** Start of Provided entries **
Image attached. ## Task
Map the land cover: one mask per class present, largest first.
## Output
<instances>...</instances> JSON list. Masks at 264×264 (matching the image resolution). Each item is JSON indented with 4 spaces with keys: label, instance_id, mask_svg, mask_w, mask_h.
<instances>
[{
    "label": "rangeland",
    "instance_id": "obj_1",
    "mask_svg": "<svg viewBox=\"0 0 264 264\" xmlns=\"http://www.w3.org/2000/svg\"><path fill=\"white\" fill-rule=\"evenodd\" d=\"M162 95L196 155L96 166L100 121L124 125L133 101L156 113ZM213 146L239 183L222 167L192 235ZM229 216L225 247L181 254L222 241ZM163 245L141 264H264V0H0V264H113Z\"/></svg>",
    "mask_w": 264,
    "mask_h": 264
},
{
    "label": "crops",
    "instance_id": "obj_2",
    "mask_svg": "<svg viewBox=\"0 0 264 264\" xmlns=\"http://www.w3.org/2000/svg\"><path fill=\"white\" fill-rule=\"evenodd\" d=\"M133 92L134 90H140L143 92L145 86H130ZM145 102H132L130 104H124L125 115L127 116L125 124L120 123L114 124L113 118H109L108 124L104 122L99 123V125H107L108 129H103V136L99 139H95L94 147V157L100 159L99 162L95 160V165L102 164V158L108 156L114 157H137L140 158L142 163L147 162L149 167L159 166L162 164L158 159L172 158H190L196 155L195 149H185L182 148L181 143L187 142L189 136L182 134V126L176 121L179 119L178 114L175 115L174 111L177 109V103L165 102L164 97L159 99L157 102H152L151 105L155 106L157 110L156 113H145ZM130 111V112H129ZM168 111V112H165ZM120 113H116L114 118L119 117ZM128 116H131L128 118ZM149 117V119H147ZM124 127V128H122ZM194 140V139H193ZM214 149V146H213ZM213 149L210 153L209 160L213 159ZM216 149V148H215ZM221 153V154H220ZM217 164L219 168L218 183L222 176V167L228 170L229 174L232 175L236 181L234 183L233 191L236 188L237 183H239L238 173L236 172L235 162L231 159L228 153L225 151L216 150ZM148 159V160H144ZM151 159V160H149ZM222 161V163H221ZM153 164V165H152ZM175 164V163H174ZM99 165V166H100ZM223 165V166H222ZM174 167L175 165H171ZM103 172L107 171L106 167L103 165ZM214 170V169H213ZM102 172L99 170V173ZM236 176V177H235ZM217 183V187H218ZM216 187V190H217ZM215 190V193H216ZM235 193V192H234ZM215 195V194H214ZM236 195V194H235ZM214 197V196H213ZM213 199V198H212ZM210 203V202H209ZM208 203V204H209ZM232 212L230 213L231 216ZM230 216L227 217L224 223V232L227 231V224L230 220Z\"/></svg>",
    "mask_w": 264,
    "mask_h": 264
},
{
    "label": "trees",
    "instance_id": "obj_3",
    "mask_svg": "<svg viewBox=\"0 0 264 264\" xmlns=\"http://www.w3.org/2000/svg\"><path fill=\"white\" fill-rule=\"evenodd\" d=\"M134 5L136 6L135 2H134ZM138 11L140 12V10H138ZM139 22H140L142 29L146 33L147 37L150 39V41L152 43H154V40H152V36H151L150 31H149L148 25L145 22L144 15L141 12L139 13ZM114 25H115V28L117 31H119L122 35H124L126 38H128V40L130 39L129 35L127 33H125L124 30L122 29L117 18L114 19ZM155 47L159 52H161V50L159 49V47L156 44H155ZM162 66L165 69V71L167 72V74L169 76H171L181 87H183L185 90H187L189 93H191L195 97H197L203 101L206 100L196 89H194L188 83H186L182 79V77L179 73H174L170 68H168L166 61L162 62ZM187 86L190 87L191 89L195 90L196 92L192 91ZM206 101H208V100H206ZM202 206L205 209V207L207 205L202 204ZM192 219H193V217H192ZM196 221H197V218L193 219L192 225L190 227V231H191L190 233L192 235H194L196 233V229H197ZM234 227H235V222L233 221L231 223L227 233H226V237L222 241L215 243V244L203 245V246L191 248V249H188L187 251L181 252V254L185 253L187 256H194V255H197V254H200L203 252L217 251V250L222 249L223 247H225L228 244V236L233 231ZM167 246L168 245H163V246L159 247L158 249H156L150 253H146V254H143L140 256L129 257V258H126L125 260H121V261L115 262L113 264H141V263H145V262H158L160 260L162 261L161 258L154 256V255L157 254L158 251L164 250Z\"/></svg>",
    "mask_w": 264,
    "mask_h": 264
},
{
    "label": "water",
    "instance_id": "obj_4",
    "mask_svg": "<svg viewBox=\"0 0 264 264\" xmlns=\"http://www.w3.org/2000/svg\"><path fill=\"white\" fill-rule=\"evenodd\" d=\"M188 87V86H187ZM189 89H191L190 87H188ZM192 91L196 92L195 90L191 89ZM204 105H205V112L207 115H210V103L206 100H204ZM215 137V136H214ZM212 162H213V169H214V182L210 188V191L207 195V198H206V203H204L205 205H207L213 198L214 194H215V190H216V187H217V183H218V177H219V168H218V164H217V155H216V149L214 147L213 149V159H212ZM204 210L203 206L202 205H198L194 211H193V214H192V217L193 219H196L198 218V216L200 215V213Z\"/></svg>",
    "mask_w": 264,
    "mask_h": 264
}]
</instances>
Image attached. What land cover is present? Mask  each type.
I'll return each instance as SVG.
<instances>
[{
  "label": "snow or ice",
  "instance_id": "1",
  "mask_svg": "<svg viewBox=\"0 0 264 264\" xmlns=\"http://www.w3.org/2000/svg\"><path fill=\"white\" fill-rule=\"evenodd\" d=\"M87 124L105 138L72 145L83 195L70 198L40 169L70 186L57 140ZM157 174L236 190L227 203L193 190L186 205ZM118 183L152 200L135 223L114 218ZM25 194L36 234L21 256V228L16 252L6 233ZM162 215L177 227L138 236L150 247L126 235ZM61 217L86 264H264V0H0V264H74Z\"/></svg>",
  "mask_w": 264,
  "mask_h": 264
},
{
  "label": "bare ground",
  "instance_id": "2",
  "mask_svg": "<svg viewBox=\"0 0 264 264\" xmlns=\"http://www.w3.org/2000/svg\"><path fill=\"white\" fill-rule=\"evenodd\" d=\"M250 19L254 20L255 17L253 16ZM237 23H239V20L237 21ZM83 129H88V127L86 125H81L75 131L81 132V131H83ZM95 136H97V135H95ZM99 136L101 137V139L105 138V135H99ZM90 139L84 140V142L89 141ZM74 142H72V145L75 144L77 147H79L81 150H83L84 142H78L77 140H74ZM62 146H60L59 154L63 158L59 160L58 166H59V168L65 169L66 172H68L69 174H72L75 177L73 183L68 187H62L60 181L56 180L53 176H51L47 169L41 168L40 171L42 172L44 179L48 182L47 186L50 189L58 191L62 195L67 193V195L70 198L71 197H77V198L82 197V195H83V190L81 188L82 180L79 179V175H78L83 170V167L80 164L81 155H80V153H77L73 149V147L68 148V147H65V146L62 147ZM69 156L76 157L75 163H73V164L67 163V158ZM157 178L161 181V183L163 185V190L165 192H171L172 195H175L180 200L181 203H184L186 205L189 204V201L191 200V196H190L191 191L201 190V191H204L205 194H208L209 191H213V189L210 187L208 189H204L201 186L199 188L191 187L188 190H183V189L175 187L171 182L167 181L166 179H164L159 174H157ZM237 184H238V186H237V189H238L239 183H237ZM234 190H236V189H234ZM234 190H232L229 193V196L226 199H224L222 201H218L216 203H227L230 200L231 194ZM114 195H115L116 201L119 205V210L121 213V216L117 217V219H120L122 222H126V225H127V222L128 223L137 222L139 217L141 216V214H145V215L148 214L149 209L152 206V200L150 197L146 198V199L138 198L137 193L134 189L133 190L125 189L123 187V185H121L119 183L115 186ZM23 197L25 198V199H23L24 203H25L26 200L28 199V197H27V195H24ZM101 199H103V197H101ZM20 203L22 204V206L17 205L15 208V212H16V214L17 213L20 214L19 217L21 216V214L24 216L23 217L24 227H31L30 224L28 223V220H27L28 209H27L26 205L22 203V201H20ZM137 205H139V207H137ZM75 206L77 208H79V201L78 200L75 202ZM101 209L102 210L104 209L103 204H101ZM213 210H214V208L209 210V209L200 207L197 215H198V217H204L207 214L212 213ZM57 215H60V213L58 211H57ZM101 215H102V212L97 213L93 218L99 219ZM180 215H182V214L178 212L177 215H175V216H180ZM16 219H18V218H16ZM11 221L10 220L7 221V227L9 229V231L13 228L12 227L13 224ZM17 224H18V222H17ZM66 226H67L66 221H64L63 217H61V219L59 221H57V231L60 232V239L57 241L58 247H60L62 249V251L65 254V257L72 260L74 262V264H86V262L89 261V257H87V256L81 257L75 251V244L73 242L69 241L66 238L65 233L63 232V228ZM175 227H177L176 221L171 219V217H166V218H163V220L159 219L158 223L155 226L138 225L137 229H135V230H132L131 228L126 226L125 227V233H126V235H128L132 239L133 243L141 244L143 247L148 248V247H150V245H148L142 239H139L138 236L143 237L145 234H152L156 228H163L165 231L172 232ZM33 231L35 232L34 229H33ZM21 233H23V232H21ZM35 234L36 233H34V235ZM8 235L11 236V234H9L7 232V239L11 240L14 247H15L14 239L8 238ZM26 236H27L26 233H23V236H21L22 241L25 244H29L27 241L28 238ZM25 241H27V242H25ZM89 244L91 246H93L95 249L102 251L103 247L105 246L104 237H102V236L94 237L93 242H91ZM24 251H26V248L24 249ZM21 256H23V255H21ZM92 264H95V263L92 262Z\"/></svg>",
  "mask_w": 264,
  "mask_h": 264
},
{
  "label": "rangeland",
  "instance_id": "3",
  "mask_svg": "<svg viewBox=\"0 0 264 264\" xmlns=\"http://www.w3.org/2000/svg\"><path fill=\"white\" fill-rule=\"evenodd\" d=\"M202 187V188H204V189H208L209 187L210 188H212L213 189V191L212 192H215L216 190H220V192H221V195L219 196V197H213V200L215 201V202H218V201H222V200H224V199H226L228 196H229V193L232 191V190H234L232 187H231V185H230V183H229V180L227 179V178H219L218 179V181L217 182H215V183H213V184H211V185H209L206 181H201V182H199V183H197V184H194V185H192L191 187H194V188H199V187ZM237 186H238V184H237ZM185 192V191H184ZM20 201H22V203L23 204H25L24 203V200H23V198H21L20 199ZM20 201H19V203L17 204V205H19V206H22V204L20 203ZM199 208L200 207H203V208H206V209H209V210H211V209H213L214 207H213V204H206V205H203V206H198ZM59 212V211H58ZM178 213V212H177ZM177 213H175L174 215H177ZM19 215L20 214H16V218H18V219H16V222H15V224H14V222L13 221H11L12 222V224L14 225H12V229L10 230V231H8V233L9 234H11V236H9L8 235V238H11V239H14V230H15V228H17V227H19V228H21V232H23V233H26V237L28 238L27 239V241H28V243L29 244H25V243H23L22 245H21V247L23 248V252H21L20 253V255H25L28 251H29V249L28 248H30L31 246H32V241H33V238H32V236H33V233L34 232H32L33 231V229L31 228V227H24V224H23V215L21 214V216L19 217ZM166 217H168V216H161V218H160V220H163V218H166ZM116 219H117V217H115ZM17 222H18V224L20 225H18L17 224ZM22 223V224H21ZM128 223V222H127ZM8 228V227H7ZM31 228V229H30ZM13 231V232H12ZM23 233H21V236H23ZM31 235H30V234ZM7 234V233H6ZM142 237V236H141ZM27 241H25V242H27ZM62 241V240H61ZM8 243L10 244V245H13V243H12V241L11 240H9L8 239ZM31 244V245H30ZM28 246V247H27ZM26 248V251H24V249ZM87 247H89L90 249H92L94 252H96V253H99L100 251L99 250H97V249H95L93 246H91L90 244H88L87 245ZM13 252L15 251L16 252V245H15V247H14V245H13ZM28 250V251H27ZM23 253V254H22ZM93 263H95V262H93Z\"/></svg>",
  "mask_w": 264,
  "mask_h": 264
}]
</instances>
** End of Provided entries **
Exercise description: How many of the lines above contain the string "attached"? Case counts. Reply with the number only.

Completed exercise: 2